-- Fonte --
*****

Proceda-se à notificação do cidadão nos termos do artigo 37º, n. º 3, da Lei n.º 27/08 de 30 de junho, com as alterações introduzidas pela Lei 26/14 de 5 de maio, e à sua transferência, nos termos do artigo 38º do mesmo diploma, para a Itália, Estado Membro responsável pela análise do pedido de protecção internacional nos termos do Regulamento (UE) 604/2013 do PE e do Conselho, de 26 de junho.” – cfr. fls. 63 do PA junto aos autos; 8) Em 28/09/2020, a decisão referida no ponto anterior foi comunicada ao ora Autor, em língua mandinga – cfr. fls. 69 do PA junto aos autos.

Nada mais foi provado com interesse para a decisão a proferir.

• II.2.

De direito O ora Recorrente pretende a anulação da decisão que indeferiu, por inadmissível, o pedido de asilo formulado e que determinou a sua transferência para a Itália, entendendo existir erro de julgamento da sentença recorrida ao não se ter concluído pela existência de deficit instrutório no procedimento.

*****

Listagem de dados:
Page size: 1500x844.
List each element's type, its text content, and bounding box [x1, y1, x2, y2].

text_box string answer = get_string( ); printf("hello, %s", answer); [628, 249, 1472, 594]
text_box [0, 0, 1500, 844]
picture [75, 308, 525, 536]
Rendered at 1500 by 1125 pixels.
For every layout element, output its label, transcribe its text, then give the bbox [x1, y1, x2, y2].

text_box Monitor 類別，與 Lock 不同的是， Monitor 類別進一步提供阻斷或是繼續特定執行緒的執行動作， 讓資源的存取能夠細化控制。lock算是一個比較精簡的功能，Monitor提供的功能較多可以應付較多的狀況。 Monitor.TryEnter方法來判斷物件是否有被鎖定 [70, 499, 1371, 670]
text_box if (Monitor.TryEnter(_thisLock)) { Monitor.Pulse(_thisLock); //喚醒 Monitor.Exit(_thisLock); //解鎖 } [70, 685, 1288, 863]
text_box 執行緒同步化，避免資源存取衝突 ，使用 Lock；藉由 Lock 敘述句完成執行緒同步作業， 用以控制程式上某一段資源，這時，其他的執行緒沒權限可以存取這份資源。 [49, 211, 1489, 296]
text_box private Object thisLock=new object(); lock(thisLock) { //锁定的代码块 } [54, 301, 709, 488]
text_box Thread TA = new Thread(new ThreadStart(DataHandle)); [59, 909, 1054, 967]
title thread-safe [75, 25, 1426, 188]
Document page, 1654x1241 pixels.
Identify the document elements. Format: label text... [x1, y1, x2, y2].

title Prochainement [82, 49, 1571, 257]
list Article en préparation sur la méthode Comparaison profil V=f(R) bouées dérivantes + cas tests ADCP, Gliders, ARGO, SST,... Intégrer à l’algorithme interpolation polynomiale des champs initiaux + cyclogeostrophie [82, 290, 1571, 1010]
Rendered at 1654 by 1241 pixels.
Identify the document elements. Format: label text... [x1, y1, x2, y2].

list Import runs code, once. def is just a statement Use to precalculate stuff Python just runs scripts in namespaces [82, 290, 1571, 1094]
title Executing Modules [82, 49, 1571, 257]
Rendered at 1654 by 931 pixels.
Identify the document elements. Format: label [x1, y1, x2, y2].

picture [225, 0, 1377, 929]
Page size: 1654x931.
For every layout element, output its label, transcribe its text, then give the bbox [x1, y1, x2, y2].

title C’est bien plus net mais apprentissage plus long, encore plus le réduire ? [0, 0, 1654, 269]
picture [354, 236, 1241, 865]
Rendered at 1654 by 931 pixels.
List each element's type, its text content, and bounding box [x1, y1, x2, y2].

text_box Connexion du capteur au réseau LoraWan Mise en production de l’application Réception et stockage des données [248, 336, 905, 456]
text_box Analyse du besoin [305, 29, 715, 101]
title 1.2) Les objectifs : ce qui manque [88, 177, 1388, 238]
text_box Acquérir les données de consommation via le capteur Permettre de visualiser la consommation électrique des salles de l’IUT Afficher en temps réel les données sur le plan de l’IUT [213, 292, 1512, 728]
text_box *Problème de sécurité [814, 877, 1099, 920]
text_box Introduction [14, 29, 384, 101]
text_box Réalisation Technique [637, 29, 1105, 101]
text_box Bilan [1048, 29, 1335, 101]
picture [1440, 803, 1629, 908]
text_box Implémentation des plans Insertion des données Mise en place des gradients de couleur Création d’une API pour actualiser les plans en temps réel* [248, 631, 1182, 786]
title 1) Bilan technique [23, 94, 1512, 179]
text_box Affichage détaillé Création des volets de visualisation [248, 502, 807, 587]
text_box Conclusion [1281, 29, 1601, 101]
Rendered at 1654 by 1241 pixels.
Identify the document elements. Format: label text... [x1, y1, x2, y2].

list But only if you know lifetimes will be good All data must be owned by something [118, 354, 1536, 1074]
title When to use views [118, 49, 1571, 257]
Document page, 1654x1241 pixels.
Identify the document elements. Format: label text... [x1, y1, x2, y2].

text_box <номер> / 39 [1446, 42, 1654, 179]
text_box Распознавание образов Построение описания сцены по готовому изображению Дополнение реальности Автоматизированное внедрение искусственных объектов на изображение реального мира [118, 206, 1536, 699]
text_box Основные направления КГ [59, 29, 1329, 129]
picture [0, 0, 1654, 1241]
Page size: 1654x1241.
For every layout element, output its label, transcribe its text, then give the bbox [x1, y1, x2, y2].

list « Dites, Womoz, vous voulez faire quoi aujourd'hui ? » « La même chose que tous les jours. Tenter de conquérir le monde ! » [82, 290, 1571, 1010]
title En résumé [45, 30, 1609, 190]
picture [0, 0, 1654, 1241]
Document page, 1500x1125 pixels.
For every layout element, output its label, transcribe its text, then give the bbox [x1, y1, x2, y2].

*****

-- Tarefas a realizar --
**1)** Reproduza do texto sobre o pedido de asilo o trecho começando em "Nada mais foi" e seguindo até "instrutório no procedimento.".
**2)** Dê seguimento ao texto sobre o pedido de asilo a partir da sua última frase.

-- Respostas do exercício --
**1)**
Nada mais foi provado com interesse para a decisão a proferir.

• II.2.

De direito O ora Recorrente pretende a anulação da decisão que indeferiu, por inadmissível, o pedido de asilo formulado e que determinou a sua transferência para a Itália, entendendo existir erro de julgamento da sentença recorrida ao não se ter concluído pela existência de deficit instrutório no procedimento.

**2)**
Alega, em exclusivo no recurso, que o SEF não instruiu devidamente o seu processo de asilo e que se lhe impunha averiguar das condições de acolhimento em Itália.

Vejamos então do mérito do decidido.

No TAC de Lisboa a acção foi julgada improcedente com a seguinte fundamentação, a qual se transcreve na sua parte aqui pertinente: “(…) Do quadro normativo exposto resulta, em síntese, que, nas situações em que o Estado Português considere – em aplicação dos critérios previstos no Regulamento (UE) nº 604/2013, do Parlamento Europeu e do Conselho, de 26 de Junho – que a responsabilidade pela análise do pedido de protecção internacional pertence a outro Estado-Membro, incumbe ao SEF dar início ao procedimento especial regulado nos arts. 36º e seguintes da Lei de Asilo, podendo requerer ao Estado titular da competência a tomada ou retoma a cargo do requerente de protecção internacional.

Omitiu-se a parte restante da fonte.